Which brings me to what else has taken up a lot of my thoughts this past week: The Peace Wall. It separates the Catholic Falls Road from the Protestant Shankill, and it's much easier to think about abstractly. I kind of wish I were living on the Falls side: the accent is prettier, and the street signs are in Gaelic as well as English. Yet history makes it so these are two apparently irreconcilable worlds, separated by a wall that does little more than remind people that "they" are on that side and "we" are on this side, and that it should stay that way. I asked Peter if we could pull a Reagan/Berlin Wall-style coup and just start tearing it down. He said that he thinks it mostly does more harm than good, but that when things get touchy and people start throwing petrol bombs over it, he's not so sure. So the wall remains.
Just when I think I am starting to get comfortable with living in a place that has so much turmoil ingrained in its personality, I'll think twice about something small and it will strike me as unusually bizarre. This happened in my trip through Ardoyne situation and again when we drove past the Mater Hospital. Jack jokingly mentioned that if we're going to get shot, we're in the right place, because Belfast hospitals are the best in the world at treating gunshot wounds. It's quite the paradox for me to think that we are living in what used to be one of the touchiest war zones in the world and now claims to be the safest city in Europe.

■ Study material ■
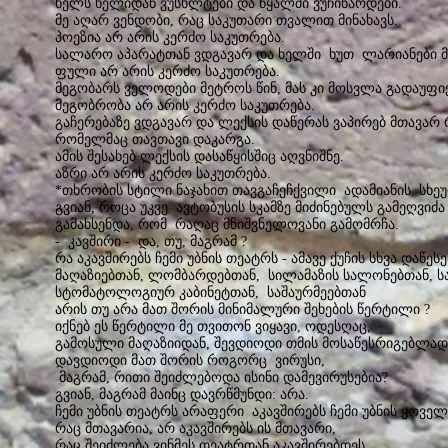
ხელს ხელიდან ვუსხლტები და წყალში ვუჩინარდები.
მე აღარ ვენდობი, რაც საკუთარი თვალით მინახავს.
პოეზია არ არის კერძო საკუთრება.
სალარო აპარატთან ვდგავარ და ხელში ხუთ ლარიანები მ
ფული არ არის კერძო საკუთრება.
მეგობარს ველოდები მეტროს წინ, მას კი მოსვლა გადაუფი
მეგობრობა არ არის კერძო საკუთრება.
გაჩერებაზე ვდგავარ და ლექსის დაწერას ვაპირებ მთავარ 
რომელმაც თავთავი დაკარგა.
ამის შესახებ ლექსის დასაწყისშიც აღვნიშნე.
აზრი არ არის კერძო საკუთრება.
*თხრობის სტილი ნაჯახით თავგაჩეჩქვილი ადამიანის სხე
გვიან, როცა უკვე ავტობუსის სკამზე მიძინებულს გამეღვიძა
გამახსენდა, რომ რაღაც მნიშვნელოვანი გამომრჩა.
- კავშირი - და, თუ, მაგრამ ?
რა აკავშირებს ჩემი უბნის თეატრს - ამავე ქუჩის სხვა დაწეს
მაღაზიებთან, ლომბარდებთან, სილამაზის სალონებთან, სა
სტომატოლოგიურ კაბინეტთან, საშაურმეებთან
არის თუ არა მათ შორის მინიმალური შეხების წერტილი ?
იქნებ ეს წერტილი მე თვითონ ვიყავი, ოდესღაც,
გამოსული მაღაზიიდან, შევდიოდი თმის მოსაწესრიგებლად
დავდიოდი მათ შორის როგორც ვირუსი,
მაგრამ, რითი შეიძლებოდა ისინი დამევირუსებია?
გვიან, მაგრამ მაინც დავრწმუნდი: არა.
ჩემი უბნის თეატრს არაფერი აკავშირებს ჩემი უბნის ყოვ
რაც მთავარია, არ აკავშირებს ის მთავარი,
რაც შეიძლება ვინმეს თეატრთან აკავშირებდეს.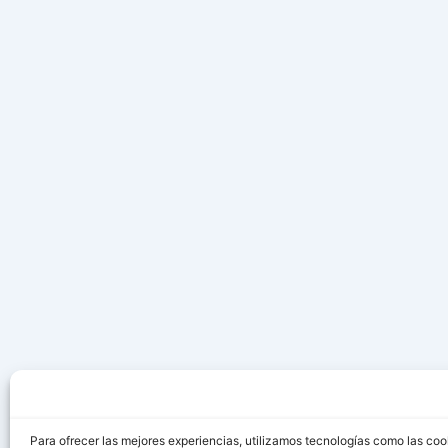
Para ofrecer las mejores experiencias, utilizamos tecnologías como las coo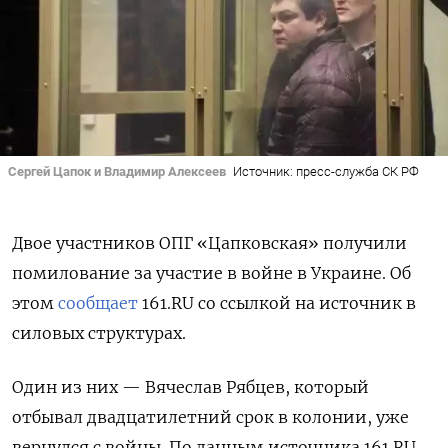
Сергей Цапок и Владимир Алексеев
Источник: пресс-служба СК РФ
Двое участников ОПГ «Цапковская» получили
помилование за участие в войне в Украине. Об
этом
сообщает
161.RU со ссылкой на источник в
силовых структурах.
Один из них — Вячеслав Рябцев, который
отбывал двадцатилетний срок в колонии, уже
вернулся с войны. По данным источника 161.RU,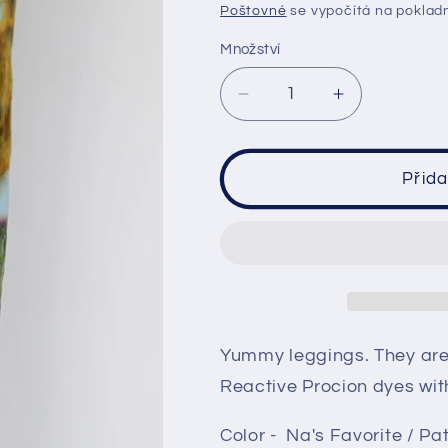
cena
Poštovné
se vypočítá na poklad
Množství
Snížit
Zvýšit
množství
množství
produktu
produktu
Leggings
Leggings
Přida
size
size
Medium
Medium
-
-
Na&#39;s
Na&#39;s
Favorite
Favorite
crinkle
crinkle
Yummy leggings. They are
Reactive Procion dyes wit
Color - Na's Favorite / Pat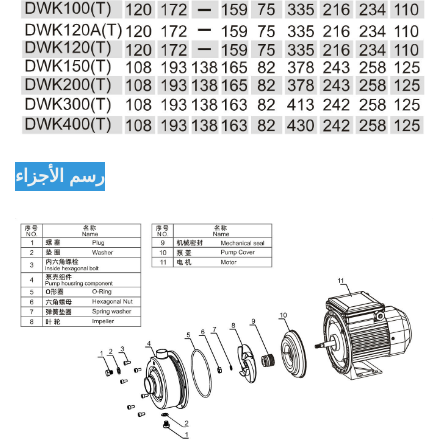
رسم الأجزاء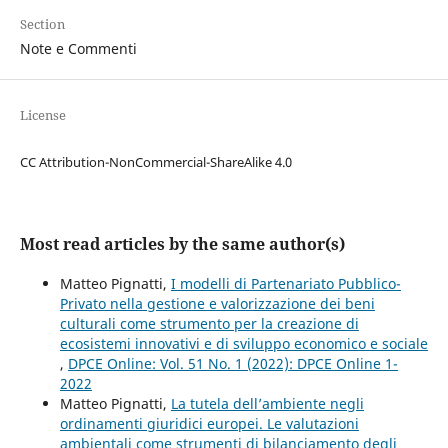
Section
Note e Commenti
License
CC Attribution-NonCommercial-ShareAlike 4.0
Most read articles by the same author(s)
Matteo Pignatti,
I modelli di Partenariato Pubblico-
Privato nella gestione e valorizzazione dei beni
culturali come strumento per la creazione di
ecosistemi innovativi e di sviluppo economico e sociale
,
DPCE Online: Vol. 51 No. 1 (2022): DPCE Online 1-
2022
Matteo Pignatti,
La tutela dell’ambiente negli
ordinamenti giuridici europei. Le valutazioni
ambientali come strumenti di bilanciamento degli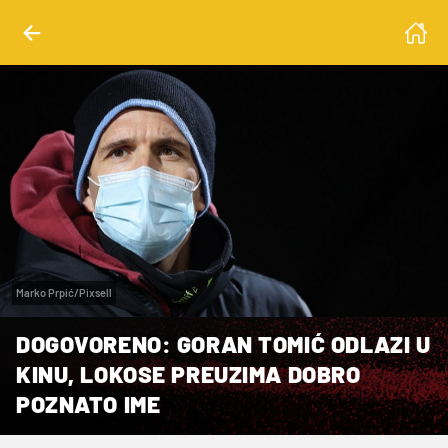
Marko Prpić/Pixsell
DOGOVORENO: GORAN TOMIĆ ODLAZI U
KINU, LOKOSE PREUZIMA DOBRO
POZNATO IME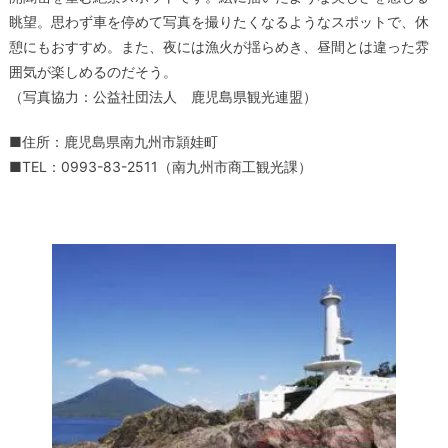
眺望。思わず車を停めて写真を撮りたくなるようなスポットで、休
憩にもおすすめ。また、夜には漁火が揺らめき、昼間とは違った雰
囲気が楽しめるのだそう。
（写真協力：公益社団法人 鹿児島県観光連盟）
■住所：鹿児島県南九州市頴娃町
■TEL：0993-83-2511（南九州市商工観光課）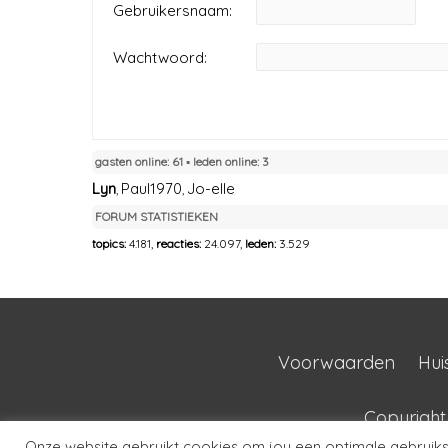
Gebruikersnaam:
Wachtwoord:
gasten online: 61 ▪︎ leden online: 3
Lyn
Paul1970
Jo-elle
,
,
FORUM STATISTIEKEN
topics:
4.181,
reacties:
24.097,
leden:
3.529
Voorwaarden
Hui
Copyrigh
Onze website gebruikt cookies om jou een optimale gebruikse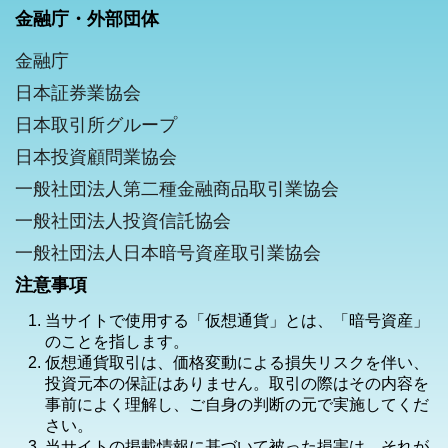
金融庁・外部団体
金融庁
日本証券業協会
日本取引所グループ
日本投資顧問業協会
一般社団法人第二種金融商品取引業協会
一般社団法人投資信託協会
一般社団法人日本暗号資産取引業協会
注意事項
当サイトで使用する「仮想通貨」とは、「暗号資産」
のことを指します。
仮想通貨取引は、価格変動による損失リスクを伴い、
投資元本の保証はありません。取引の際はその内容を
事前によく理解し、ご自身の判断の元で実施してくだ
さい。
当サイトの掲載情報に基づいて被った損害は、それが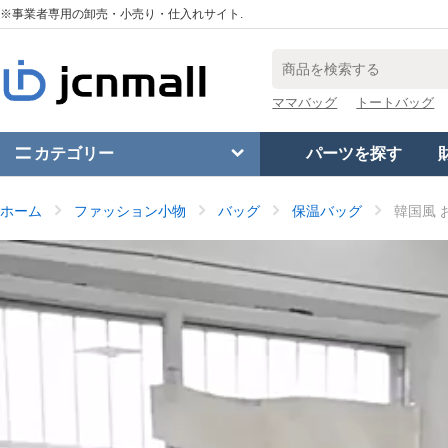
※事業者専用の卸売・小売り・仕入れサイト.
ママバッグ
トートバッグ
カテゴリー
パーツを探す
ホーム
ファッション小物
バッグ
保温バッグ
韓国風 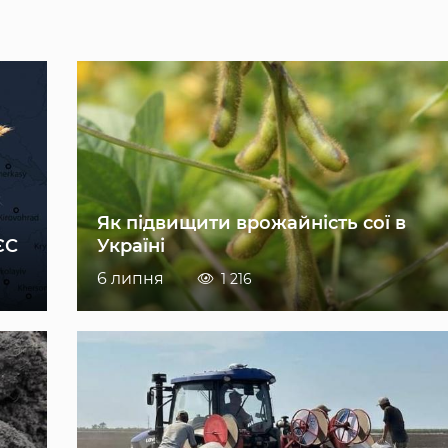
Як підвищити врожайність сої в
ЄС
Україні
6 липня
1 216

...

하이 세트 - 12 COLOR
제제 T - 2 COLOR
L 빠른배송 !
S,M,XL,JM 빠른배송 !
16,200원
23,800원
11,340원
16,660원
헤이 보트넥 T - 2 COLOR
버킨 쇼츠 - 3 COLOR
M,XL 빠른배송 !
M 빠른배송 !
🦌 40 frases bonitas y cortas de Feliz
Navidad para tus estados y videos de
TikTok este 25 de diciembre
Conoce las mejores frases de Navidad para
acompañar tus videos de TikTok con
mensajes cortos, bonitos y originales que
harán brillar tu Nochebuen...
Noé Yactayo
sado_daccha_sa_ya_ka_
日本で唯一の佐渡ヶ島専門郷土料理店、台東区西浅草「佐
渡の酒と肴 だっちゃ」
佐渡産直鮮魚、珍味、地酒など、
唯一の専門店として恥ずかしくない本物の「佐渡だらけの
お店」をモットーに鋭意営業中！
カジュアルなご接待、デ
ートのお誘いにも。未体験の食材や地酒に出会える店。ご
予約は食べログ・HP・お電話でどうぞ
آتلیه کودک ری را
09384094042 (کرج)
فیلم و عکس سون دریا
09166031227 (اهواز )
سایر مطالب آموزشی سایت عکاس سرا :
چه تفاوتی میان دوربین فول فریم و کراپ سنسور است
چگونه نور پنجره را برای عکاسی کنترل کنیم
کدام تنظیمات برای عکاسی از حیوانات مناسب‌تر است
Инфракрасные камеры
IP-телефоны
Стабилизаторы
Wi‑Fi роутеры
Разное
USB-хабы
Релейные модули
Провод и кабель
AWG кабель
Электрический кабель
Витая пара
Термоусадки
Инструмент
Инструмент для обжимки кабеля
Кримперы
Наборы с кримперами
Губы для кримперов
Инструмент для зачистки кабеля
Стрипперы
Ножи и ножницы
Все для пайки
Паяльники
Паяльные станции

* * *

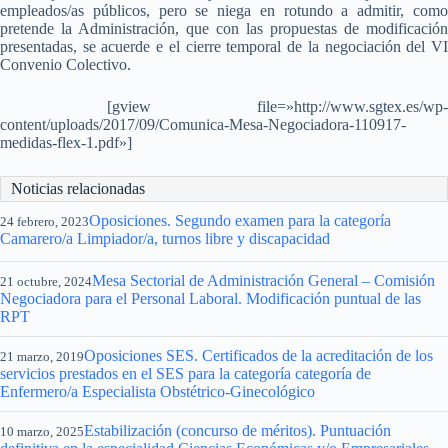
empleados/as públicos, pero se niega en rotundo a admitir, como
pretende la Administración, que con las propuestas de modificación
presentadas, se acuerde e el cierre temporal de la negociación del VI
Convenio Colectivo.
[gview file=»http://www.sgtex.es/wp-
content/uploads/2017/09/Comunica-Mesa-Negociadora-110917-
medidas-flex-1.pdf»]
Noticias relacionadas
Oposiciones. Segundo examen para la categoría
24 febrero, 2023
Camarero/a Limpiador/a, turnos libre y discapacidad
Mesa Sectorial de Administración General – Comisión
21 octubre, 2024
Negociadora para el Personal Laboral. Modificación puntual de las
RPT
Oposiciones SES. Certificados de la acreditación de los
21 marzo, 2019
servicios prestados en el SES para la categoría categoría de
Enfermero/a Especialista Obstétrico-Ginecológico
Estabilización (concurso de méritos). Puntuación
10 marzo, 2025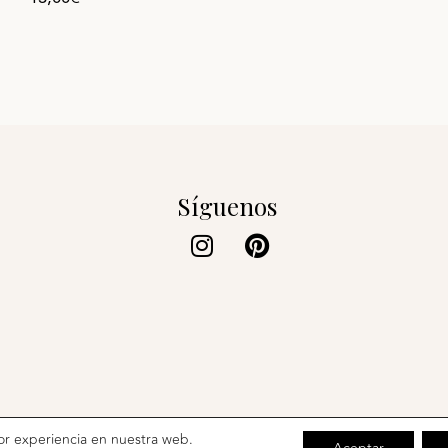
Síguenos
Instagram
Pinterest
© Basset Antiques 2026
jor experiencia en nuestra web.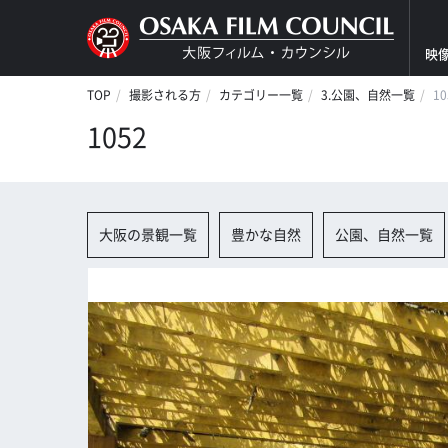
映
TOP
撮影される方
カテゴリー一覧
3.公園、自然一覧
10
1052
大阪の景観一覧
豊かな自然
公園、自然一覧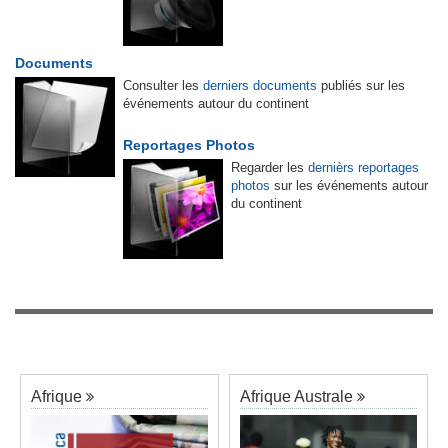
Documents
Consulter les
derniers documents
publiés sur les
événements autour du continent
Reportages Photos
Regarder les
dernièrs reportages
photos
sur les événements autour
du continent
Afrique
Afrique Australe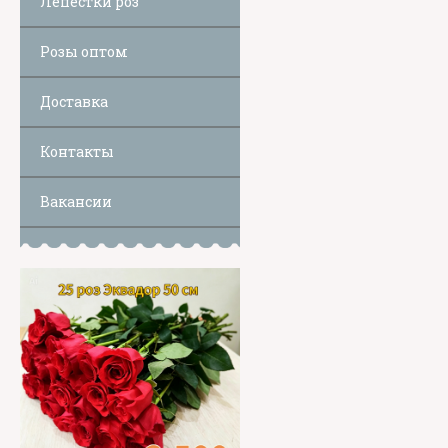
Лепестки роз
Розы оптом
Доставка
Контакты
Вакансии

■ Actions to take ■
• 1. Using the Belfast text, decide whether each statement agrees with it. Answer yes or no for each, and quote the words that decide it.
(a) The Peace Wall separates the Catholic Falls Road from the Protestant Shankill.
(b) Peter thinks the wall mostly does more good than harm.
(c) Jack said Belfast hospitals are the best in the world at treating gunshot wounds.
• 2. Please write out the Belfast text word for word, from "Which brings me" to "the wall remains.".

■ Answers to this exercise ■
• 1.
(a) Yes: "It separates the Catholic Falls Road from the Protestant Shankill"
(b) No: "He said that he thinks it mostly does more harm than good"
(c) Yes: "Belfast hospitals are the best in the world at treating gunshot wounds"

• 2.
Which brings me to what else has taken up a lot of my thoughts this past week: The Peace Wall. It separates the Catholic Falls Road from the Protestant Shankill, and it's much easier to think about abstractly. I kind of wish I were living on the Falls side: the accent is prettier, and the street signs are in Gaelic as well as English. Yet history makes it so these are two apparently irreconcilable worlds, separated by a wall that does little more than remind people that "they" are on that side and "we" are on this side, and that it should stay that way. I asked Peter if we could pull a Reagan/Berlin Wall-style coup and just start tearing it down. He said that he thinks it mostly does more harm than good, but that when things get touchy and people start throwing petrol bombs over it, he's not so sure. So the wall remains.